Та же жизнь, та же канцелярия, те же облупившиеся стены, стол, начальство, бумаги, пыль на стот лах. Так же надо приходить в девять, уходить в два; так же дожидаться, следующего двадцатого числа, и страдать геморроем, и знать, что на улице те же понурые извозчики, те же прохожие, и никогда, никогда не подойдешь к окну с сознанием, что увидишь что-то другое, другую улицу, другие здания. И вся жизнь кажется длинным и узким коридором, и невозможно свернуть, невозможно ни на одну минуту выбраться, как будто идешь в глубокую грязь по взрыхленной колеями и лошадиными следами чернеющей дороге и чмокаешь большими, отяжелевшими от сырости сапогами…
Все, все останется по-прежнему, по-старому. Новый год… Но ведь Новый год – ложь и обман, ведь никакого нового года нет, идут все те же старые дни.
Впрочем,
А когда на будущий год будут встречать Новый год, кого-нибудь и из них не будет за этим столом.

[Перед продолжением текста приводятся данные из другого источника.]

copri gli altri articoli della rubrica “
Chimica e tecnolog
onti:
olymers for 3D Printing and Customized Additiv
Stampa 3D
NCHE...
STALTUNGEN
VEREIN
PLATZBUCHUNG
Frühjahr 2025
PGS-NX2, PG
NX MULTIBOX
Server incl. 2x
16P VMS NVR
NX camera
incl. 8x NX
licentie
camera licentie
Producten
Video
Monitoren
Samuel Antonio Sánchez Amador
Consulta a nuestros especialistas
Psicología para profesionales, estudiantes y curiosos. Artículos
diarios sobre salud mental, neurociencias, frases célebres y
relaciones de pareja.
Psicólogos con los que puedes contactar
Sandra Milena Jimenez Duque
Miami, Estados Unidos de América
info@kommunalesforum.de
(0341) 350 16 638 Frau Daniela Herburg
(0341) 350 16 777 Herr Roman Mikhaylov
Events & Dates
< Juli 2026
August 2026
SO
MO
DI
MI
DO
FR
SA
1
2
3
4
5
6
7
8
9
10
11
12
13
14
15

Жизнь идет вперед слепо, тяжело и страшно: никуда нельзя свернуть, нет и не может ничего быть нового.
Все сидели с искривленными улыбками, и волосы плоско прилипали к мокрым лбам.
Но это продолжалось мгновение. Как бы наверстывая, раздался дружный хохот:
– Браво… браво… браво!.. Ай да Карп, ай да здорово, ай да речь отмочил!.. Ха-ха-ха!.. недаром сидел да молчал: высидел, как петух яйцо…

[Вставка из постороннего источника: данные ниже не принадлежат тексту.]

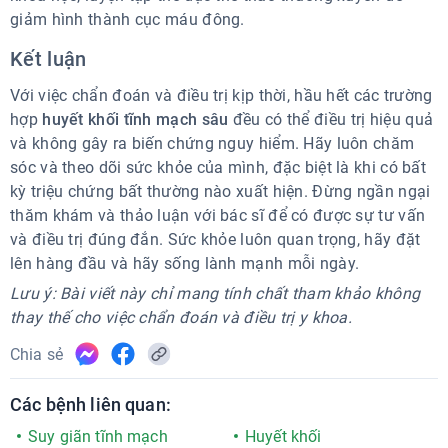
giảm hình thành cục máu đông.
Kết luận
Với việc chẩn đoán và điều trị kịp thời, hầu hết các trường
hợp
huyết khối tĩnh mạch sâu
đều có thể điều trị hiệu quả
và không gây ra biến chứng nguy hiểm. Hãy luôn chăm
sóc và theo dõi sức khỏe của mình, đặc biệt là khi có bất
kỳ triệu chứng bất thường nào xuất hiện. Đừng ngần ngại
thăm khám và thảo luận với bác sĩ để có được sự tư vấn
và điều trị đúng đắn. Sức khỏe luôn quan trọng, hãy đặt
lên hàng đầu và hãy sống lành mạnh mỗi ngày.
Lưu ý: Bài viết này chỉ mang tính chất tham khảo không
thay thế cho việc chẩn đoán và điều trị y khoa.
Chia sẻ
Các bệnh liên quan:
Suy giãn tĩnh mạch
Huyết khối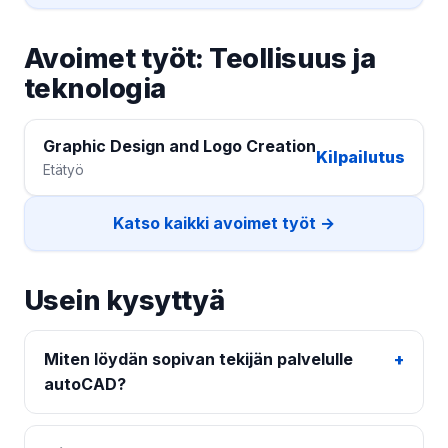
Avoimet työt: Teollisuus ja
teknologia
Graphic Design and Logo Creation
Kilpailutus
Etätyö
Katso kaikki avoimet työt →
Usein kysyttyä
Miten löydän sopivan tekijän palvelulle
autoCAD?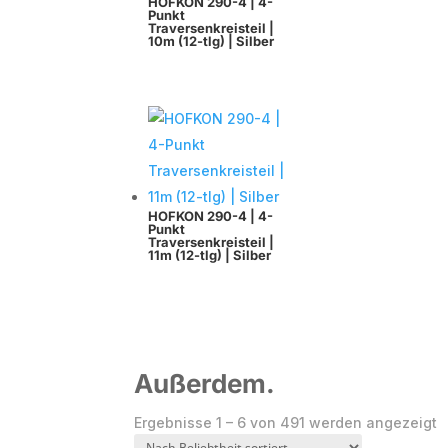
HOFKON 290-4 | 4-
Punkt
Traversenkreisteil |
10m (12-tlg) | Silber
HOFKON 290-4 | 4-
Punkt
Traversenkreisteil |
11m (12-tlg) | Silber
Außerdem.
N
Ergebnisse 1 – 6 von 491 werden angezeigt
B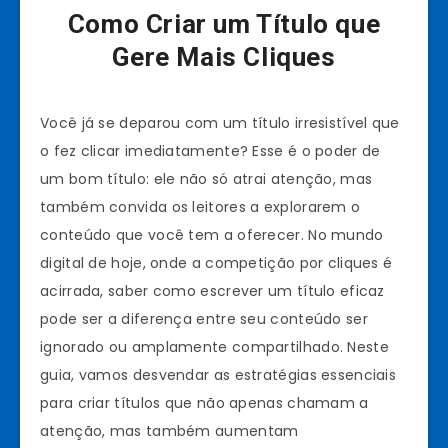
Como Criar um Título que
Gere Mais Cliques
Você já se deparou com um título irresistível que
o fez clicar imediatamente? Esse é o poder de
um bom título: ele não só atrai atenção, mas
também convida os leitores a explorarem o
conteúdo que você tem a oferecer. No mundo
digital de hoje, onde a competição por cliques é
acirrada, saber como escrever um título eficaz
pode ser a diferença entre seu conteúdo ser
ignorado ou amplamente compartilhado. Neste
guia, vamos desvendar as estratégias essenciais
para criar títulos que não apenas chamam a
atenção, mas também aumentam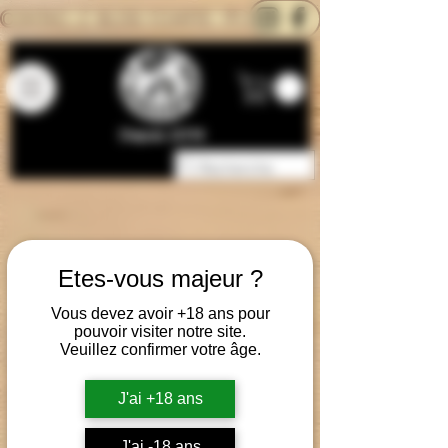
CONTACTEZ-NOUS
BLOG
CARTE
Depuis 2014
Etes-vous majeur ?
Vous devez avoir +18 ans pour
pouvoir visiter notre site.
Veuillez confirmer votre âge.
J'ai +18 ans
J'ai -18 ans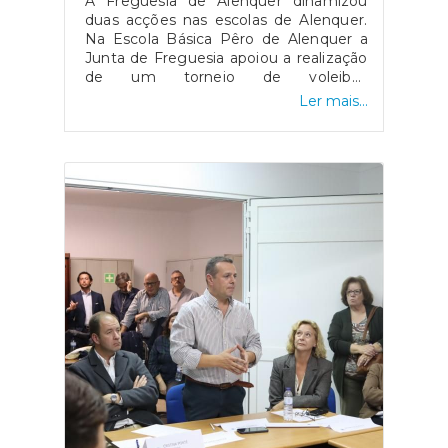
A Freguesia de Alenquer dinamizou
duas acções nas escolas de Alenquer.
Na Escola Básica Pêro de Alenquer a
Junta de Freguesia apoiou a realização
de um torneio de voleibol,
comparticipando os troféus da
Ler mais...
cerimónia de atribuição. Já na Escola
de Cheganças, o apoio materializou-se
numa ação cultural de ópera junto dos
alunos do primeiro ciclo.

– Сам длинный, а речь с хворостинку…
– Это ничего, братцы: длинные мужчины любят маленьких бабенок.
– Ха-ха-ха!.. Ххо-хо-хо!..
– Маленьких да кругленьких, ххо, хо-хо!..
– Урра-а!.. С Новым годом!..
Чиновники пили, ели, кричали «ура», поздравляли, целовали друг друга, сидели, обнявшись, по диванам, в расстегнутых мундирах, с побледневшими, мокрыми лицами и, покачивая свесившимися головами, пели усердно и невпопад. Разошлись уже под утро.
Хмуро и неприютно глянули угрюмые, закоптелые стены и тусклые окна канцелярии после Нового года. Нехотя, кряхтя, садились чиновники за столы, без надобности перебирая бумаги, почесывая поясницу, зевая и крестя рот.
Но когда собрались все, когда каждый увидел вокруг все те же серые, испитые, землистые лица, те же тощие согнутые фигуры в потертых мундирах; когда смутный говор, кашель, харканье, шорох бумаг заполнили огромное здание и сквозь этот шорох немолчно и надоедливо застрекотали ремингтоны, – все почувствовали, как будто опять заскрипели, покачиваясь, возы, впереди потянулась пыльная скучная дорога, скучно раскинулась плоская степь… И все шли за возами неизвестно куда и зачем, и ничего впереди не маячило, и было кругом все просто и обыденно. Опять все почувствовали себя отгороженными, отделенными от новизны, от изменчивости сложной, непонятной, запутанной жизни, что билась за этими толстыми темными стенами, почувствовали себя частицей чего-то огромного, бесформенного, могучего.